Recessed lights can leak an appreciable amount of air between the light housing and mounting flange (red arrow 2), and between the mounting flange and dry wall (red arrow 3). Leakage through the light housing is fairly tight as required by many building codes (red arrow 1).
Corners, window and door framing-to-sheathing, vertical sheathing joints, and joints between exterior top plates were the openings rated as the least effective candidates for sealing. Leakage rates were small because these opening have a small amount of overall joint length, a small amount of leakage and/or the leakage was blocked somewhat by drywall.
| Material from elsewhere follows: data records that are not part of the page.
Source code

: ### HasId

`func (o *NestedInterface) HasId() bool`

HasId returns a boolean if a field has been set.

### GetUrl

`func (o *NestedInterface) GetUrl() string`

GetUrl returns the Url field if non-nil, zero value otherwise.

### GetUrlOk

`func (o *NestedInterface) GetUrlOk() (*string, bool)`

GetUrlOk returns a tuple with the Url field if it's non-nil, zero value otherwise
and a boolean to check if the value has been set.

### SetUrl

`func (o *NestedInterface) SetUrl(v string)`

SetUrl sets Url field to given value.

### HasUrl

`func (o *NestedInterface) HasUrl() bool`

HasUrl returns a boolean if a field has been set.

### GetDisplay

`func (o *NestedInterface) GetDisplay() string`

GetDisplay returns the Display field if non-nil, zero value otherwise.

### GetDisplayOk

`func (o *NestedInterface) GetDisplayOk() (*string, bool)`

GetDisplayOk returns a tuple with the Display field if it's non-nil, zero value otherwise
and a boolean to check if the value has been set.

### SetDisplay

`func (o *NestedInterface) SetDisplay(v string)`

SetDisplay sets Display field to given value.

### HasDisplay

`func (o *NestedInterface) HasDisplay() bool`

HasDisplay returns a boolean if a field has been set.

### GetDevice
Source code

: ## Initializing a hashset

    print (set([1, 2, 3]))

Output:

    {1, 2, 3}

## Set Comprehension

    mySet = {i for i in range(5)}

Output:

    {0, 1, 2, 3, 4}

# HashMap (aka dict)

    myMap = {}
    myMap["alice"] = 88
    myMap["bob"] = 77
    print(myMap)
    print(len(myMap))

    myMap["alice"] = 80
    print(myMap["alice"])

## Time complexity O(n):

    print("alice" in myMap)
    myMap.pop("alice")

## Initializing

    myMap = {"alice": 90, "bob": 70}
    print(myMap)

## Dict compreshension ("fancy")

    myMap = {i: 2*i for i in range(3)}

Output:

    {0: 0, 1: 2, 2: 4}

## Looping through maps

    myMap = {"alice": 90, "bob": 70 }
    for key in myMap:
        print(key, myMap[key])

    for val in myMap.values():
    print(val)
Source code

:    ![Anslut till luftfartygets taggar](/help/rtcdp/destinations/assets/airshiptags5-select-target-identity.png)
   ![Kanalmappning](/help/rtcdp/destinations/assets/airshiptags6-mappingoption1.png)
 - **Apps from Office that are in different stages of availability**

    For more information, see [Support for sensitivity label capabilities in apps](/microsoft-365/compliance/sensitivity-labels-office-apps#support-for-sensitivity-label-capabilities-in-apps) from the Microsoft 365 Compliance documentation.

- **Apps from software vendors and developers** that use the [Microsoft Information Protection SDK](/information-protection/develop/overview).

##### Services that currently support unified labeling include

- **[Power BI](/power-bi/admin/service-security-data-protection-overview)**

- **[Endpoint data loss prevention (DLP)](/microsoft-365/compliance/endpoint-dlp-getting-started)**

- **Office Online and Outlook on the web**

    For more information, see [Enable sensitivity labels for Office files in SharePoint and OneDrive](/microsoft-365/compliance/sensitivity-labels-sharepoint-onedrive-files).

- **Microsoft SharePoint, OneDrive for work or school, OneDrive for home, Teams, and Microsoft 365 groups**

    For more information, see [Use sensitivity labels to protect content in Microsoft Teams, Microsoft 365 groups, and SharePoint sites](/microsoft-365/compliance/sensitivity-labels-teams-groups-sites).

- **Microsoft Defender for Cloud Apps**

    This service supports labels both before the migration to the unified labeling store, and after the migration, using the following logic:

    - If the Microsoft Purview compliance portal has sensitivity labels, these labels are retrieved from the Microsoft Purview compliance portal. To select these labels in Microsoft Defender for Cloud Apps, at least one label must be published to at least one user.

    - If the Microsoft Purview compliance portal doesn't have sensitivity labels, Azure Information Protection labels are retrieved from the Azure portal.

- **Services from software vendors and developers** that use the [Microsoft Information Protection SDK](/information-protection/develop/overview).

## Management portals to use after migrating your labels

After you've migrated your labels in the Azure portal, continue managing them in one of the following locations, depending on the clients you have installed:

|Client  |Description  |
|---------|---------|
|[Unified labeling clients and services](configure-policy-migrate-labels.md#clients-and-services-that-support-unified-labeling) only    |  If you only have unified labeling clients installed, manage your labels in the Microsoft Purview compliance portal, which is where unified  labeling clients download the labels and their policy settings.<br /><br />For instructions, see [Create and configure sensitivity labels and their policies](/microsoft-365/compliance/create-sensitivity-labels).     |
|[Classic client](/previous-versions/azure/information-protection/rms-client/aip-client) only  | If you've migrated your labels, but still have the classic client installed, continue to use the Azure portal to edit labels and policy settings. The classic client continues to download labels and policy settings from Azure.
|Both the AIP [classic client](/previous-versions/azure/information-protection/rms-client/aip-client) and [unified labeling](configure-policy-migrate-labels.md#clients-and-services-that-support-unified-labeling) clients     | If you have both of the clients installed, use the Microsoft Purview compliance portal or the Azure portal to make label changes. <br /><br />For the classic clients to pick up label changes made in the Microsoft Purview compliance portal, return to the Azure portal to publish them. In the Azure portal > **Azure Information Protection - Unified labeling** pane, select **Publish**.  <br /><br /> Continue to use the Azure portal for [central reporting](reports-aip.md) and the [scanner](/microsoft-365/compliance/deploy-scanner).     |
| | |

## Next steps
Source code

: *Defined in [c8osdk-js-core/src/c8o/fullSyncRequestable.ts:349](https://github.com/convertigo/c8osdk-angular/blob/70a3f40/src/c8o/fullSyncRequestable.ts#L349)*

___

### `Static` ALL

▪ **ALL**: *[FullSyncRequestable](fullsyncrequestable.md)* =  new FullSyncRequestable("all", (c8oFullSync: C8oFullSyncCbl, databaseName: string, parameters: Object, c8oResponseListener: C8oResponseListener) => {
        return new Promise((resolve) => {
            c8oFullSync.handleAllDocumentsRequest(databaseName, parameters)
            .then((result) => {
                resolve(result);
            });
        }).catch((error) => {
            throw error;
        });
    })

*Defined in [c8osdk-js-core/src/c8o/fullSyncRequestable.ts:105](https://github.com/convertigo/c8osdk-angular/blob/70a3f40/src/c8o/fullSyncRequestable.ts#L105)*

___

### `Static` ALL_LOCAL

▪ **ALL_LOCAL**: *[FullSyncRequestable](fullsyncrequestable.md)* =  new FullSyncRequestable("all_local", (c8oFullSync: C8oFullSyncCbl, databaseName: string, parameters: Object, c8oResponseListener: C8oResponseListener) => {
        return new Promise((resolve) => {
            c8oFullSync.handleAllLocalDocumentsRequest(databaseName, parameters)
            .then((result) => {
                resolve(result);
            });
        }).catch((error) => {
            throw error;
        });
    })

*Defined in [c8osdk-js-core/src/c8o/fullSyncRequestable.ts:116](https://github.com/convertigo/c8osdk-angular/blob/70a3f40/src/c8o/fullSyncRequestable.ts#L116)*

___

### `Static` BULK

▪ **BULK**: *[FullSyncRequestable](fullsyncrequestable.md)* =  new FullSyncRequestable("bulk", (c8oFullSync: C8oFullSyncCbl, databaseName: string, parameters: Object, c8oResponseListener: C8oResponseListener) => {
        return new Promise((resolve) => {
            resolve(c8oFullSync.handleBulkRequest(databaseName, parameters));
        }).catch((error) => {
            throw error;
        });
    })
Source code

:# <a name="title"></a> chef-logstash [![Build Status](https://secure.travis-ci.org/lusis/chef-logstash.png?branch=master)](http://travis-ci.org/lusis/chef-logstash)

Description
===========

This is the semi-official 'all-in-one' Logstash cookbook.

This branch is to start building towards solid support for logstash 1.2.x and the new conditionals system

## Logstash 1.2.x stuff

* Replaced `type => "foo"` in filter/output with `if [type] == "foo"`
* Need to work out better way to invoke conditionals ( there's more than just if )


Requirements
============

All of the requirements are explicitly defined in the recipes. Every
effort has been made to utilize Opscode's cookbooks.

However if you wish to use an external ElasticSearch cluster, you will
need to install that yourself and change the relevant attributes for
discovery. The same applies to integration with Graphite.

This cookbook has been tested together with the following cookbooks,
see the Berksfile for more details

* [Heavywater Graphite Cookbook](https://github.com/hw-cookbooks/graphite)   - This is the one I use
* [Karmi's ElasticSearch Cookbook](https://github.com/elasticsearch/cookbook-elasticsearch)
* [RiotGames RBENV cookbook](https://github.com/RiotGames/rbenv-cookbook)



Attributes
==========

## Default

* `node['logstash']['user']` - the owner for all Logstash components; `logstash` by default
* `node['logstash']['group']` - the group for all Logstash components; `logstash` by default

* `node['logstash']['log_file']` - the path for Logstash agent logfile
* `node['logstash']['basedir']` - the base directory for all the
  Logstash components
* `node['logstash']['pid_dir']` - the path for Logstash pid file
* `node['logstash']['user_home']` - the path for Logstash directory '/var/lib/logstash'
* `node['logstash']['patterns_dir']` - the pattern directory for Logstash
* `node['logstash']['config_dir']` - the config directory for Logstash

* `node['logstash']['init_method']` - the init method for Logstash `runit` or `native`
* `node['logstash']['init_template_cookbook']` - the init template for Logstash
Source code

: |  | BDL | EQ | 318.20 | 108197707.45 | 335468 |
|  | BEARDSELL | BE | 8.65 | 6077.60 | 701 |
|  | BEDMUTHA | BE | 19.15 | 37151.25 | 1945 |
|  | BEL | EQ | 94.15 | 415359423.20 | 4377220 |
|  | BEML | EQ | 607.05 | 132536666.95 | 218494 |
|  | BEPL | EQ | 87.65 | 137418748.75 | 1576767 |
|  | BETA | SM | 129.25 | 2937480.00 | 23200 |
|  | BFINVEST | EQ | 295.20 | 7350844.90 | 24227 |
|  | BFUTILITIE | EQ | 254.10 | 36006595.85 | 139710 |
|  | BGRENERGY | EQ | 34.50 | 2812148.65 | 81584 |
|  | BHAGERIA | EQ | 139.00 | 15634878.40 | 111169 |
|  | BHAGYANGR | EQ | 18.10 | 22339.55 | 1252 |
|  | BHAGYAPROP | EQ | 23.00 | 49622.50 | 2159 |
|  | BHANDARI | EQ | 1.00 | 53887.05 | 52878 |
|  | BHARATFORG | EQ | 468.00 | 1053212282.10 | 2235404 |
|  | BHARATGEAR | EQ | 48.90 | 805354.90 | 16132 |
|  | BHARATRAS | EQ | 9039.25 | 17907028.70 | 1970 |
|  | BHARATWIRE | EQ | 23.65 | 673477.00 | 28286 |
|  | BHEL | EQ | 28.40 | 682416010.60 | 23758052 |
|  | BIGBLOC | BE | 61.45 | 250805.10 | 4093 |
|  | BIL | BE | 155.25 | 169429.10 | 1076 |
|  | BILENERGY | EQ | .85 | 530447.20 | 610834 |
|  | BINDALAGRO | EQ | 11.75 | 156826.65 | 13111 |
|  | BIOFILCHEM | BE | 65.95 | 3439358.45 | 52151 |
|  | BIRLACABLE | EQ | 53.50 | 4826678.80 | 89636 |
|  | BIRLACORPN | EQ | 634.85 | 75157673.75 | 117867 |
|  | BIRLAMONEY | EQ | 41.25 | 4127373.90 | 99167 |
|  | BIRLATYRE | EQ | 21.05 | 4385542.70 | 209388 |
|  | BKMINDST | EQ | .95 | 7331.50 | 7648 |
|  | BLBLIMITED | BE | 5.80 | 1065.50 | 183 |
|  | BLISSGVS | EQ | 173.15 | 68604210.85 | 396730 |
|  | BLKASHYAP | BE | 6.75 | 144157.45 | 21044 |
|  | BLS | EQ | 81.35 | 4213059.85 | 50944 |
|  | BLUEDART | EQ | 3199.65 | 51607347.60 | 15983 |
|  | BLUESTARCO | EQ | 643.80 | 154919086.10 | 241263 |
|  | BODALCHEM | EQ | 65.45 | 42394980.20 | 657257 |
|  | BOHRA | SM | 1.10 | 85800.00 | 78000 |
While sealing a corner will not have much impact on a blower door test, doing so can affect thermal comfort, particularly if homeowners will have a chair or a sofa in that spot where they will spend a lot of time reading or watching television. Each corner has three separate leakage joints so addressing this area calls for three feet of sealant for every one foot of corner, Wolf says.
Another opening assigned to the least effective group is the bottom plate-to-slab joint. The study didn’t actually measure leakage rates for this joint as the ranking is based partly on the low leakage rates for the bottom plate-to-subfloor opening; and also because the bottom plate-to-slab connection usually has two advantages related to air tightness. First, the slab typically is smooth due to the need for uniformity for finished floors. Second, the framer often seals this joint already with a sill gasket sandwiched between the bottom plate and the slab.
“We still recommend that all joints be sealed; however, we recognized that there was a practical limitation that builders, in their heart of hearts, might want to seal all openings but just don’t have the budget to be able to do that,” Wolf says.